### [TEXTAUSZUG]
◇ ◇ ◇ ◇ ◇
Antworten auf die Fragen der Gesellschaft
Trotz dieses wachsenden Drucks können 49 Prozent der institutionellen Immobilieninvestoren nach eigenen Angaben noch nicht erkennen, dass durch den Klimawandel die Risiken für ihr Portfolio gestiegen sind. Das ist das Ergebnis der Studie „Emerging Trends in Real Estate Europe 2020“, welche die Wirtschaftsprüfungsgesellschaft PwC und das Urban Land Institute (ULI) durchgeführt haben. Susanne Eickermann-Riepe, German Real Estate Leader bei PwC Deutschland, stimmt dieses Ergebnis nachdenklich. Wer erst in den kommenden Jahren auf die Herausforderungen durch den Klimawandel reagiere, „werde Fragen von Investoren, Mietern, aber auch der Gesellschaft nur unzureichend beantworten können“.
Nicht so lange warten will Union Investment Real Estate. „Wir wollen so früh wie möglich eine klare Aussage zur Nachhaltigkeitsperformance unserer Objekte und Portfolios treffen können“, sagt Jan von Mallinckrodt, Head of Sustainability bei der Union Investment Real Estate GmbH. Aus diesem Grund hat der Hamburger Investmentmanager gemeinsam mit der Beratungsfirma atmosgrad° ein neues Nachhaltigkeitslabel namens atmosphere entwickelt.
Ein neues Nachhaltigkeitslabel
„Das Label macht zunächst für das wichtige Zwischenziel 2030 sichtbar, zu wie viel Prozent eine Immobilie oder ein Portfolio dieses Zwischenziel bereits erfüllt“, erläutert von Mallinckrodt. In die Bewertung geht zu 40 Prozent der Faktor „Verbräuche und Emissionen“ ein. Weitere 40 Prozent trägt der von Union Investment entwickelte Sustainable Investment Check bei, der qualitative Nachhaltigkeitsaspekte wie Gebäudeautomation und Nutzerkomfort abdeckt. Die letzten 20 Prozent entfallen auf Aspekte der Fondsstrategie wie z.B. den Einsatz von grünen Mietverträgen (Green Leases) oder Ausschlusskriterien für nicht nachhaltigkeitskonforme Mieter.
◇ ◇ ◇ ◇ ◇
### [BEREITGESTELLTES MATERIAL]

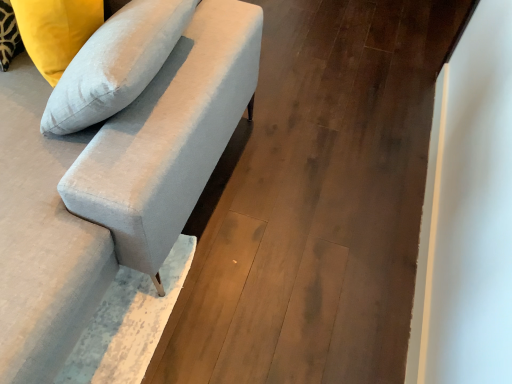
Question: Does satin white pillow at upper left have a smaller size compared to suede-like gray couch at upper left?

Choices:
 (A) no
 (B) yes

Answer: (B)

Question: Is suede-like gray couch at upper left at the back of satin white pillow at upper left?

Choices:
 (A) yes
 (B) no

Answer: (A)

Question: Could you tell me if satin white pillow at upper left is facing suede-like gray couch at upper left?

Choices:
 (A) yes
 (B) no

Answer: (A)

Question: Is satin white pillow at upper left completely or partially outside of suede-like gray couch at upper left?

Choices:
 (A) yes
 (B) no

Answer: (B)

Question: Does satin white pillow at upper left appear on the right side of suede-like gray couch at upper left?

Choices:
 (A) no
 (B) yes

Answer: (B)

Question: From a real-world perspective, is satin white pillow at upper left physically below suede-like gray couch at upper left?

Choices:
 (A) yes
 (B) no

Answer: (B)

Question: Is suede-like gray couch at upper left located within matte gray sofa at center-left?

Choices:
 (A) no
 (B) yes

Answer: (A)

Question: From a real-world perspective, is matte gray sofa at center-left below suede-like gray couch at upper left?

Choices:
 (A) no
 (B) yes

Answer: (B)

Question: From a real-world perspective, is matte gray sofa at center-left physically above suede-like gray couch at upper left?

Choices:
 (A) yes
 (B) no

Answer: (B)

Question: Is matte gray sofa at center-left bigger than suede-like gray couch at upper left?

Choices:
 (A) no
 (B) yes

Answer: (A)

Question: Is matte gray sofa at center-left turned away from suede-like gray couch at upper left?

Choices:
 (A) yes
 (B) no

Answer: (B)

Question: Does matte gray sofa at center-left come behind suede-like gray couch at upper left?

Choices:
 (A) yes
 (B) no

Answer: (A)

Question: Is satin white pillow at upper left positioned with its back to matte gray sofa at center-left?

Choices:
 (A) no
 (B) yes

Answer: (A)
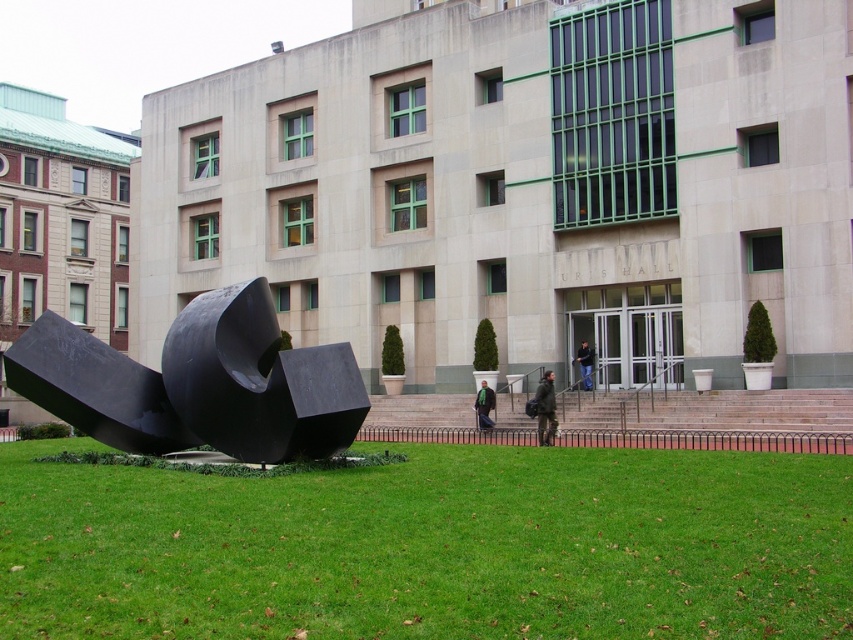
Question: Is black polished sculpture at lower left behind dark gray fabric jacket at center?

Choices:
 (A) no
 (B) yes

Answer: (A)

Question: From the image, what is the correct spatial relationship of green grass at lower center in relation to dark gray fabric jacket at center?

Choices:
 (A) right
 (B) left

Answer: (B)

Question: Which of the following is the farthest from the observer?

Choices:
 (A) green grass at lower center
 (B) black polished sculpture at lower left

Answer: (B)

Question: Which point is closer to the camera?

Choices:
 (A) black polished sculpture at lower left
 (B) green grass at lower center
 (C) dark green jacket at center

Answer: (B)

Question: From the image, what is the correct spatial relationship of dark gray fabric jacket at center in relation to dark green jacket at entrance?

Choices:
 (A) left
 (B) right

Answer: (A)

Question: Which of the following is the closest to the observer?

Choices:
 (A) (538, 380)
 (B) (315, 400)
 (C) (311, 564)
 (D) (491, 428)

Answer: (C)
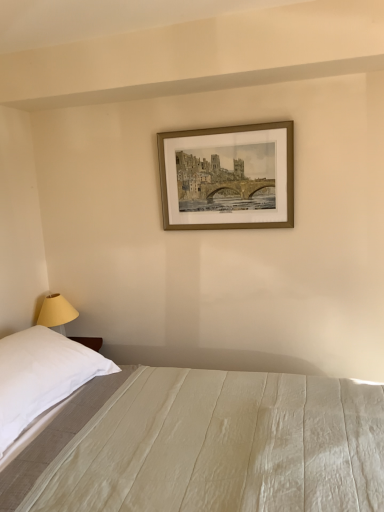
Question: From a real-world perspective, does white soft pillow at left sit lower than gold metallic picture frame at upper center?

Choices:
 (A) no
 (B) yes

Answer: (B)

Question: Is white soft pillow at left shorter than gold metallic picture frame at upper center?

Choices:
 (A) no
 (B) yes

Answer: (B)

Question: Is white soft pillow at left positioned in front of gold metallic picture frame at upper center?

Choices:
 (A) yes
 (B) no

Answer: (A)

Question: Is white soft pillow at left not inside gold metallic picture frame at upper center?

Choices:
 (A) no
 (B) yes

Answer: (B)

Question: Is white soft pillow at left to the right of gold metallic picture frame at upper center from the viewer's perspective?

Choices:
 (A) yes
 (B) no

Answer: (B)

Question: Is white soft pillow at left smaller than gold metallic picture frame at upper center?

Choices:
 (A) yes
 (B) no

Answer: (B)

Question: Is white cotton bed at lower center at the right side of white soft pillow at left?

Choices:
 (A) yes
 (B) no

Answer: (A)

Question: Does white cotton bed at lower center have a greater height compared to white soft pillow at left?

Choices:
 (A) yes
 (B) no

Answer: (A)

Question: Does white cotton bed at lower center have a lesser height compared to white soft pillow at left?

Choices:
 (A) no
 (B) yes

Answer: (A)

Question: Does white cotton bed at lower center have a lesser width compared to white soft pillow at left?

Choices:
 (A) yes
 (B) no

Answer: (B)

Question: Is white cotton bed at lower center further to camera compared to white soft pillow at left?

Choices:
 (A) yes
 (B) no

Answer: (B)

Question: Is white cotton bed at lower center closer to the viewer compared to white soft pillow at left?

Choices:
 (A) yes
 (B) no

Answer: (A)

Question: Is the position of white cotton bed at lower center more distant than that of gold metallic picture frame at upper center?

Choices:
 (A) no
 (B) yes

Answer: (A)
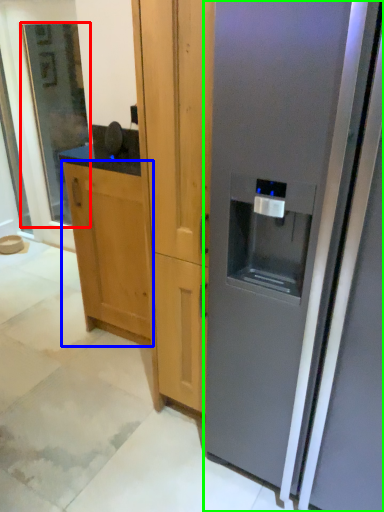
Question: Estimate the real-world distances between objects in this image. Which object is closer to glass door (highlighted by a red box), cabinetry (highlighted by a blue box) or refrigerator (highlighted by a green box)?

Choices:
 (A) cabinetry
 (B) refrigerator

Answer: (A)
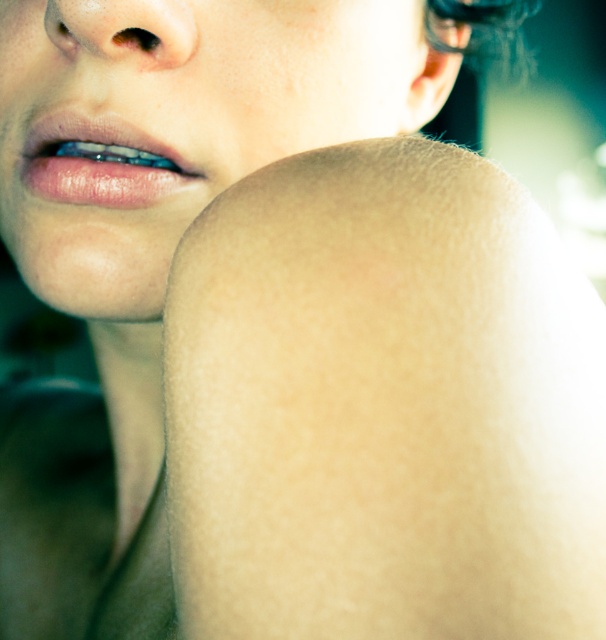
Question: In this image, where is smooth skin at lower left located relative to dark brown hair at upper center?

Choices:
 (A) right
 (B) left

Answer: (B)

Question: Can you confirm if smooth skin at lower left is smaller than dark brown hair at upper center?

Choices:
 (A) yes
 (B) no

Answer: (A)

Question: Can you confirm if smooth skin at lower left is positioned to the left of dark brown hair at upper center?

Choices:
 (A) no
 (B) yes

Answer: (B)

Question: Which point is farther from the camera taking this photo?

Choices:
 (A) (141, 33)
 (B) (296, 44)

Answer: (B)

Question: Which object is farther from the camera taking this photo?

Choices:
 (A) smooth skin at lower left
 (B) dark brown hair at upper center

Answer: (B)

Question: Which point is closer to the camera taking this photo?

Choices:
 (A) (341, 58)
 (B) (478, 13)

Answer: (A)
◇ ◇ ◇ ◇ ◇
### [IHRE AUFGABEN]
1. Prüfen Sie, ob die folgenden Aussagen mit dem Textauszug über das Nachhaltigkeitslabel atmosphere übereinstimmen. Antworten Sie jeweils mit Ja oder Nein und zitieren Sie die entscheidenden Worte wörtlich: (a) Laut der Studie sehen 49 Prozent der institutionellen Immobilieninvestoren noch keine durch den Klimawandel gestiegenen Risiken für ihr Portfolio. (b) Union Investment Real Estate hat das Label atmosphere ohne externe Partner entwickelt. (c) Aspekte der Fondsstrategie machen 40 Prozent der Bewertung aus.
2. Schreiben Sie den Textauszug über das Nachhaltigkeitslabel atmosphere im Anschluss an seinen letzten Satz weiter.

### [LÖSUNGEN]
1.
(a) Ja: „49 Prozent der institutionellen Immobilieninvestoren nach eigenen Angaben noch nicht erkennen, dass durch den Klimawandel die Risiken für ihr Portfolio gestiegen sind“
(b) Nein: „gemeinsam mit der Beratungsfirma atmosgrad° ein neues Nachhaltigkeitslabel namens atmosphere entwickelt“
(c) Nein: „Die letzten 20 Prozent entfallen auf Aspekte der Fondsstrategie“

2.
Ein zentrales Element ist dabei ein Energiemonitoring mittels Sensorik, das Union Investment bis Ende 2019 in 27 Immobilien bereits eingeführt hat. Dieses Monitoring ermöglicht es, den Energieverbrauch exakt zu ermitteln und auf dieser Basis konkrete Einsparpotenziale zu formulieren. Noch 2020 wird Union Investment laut von Mallinckrodt ein solches Einsparziel für ein erstes Teilportfolio ausrufen.
„Das atmosphere-Label ist ein wichtiger Bestandteil unserer Manage-to-Green-Strategie“, betont von Mallinckrodt. Mit dieser Strategie soll das Bestandsportfolio – und damit nicht nur hoch effiziente Neubauten – umweltfreundlich und CO2-sparend gemacht werden.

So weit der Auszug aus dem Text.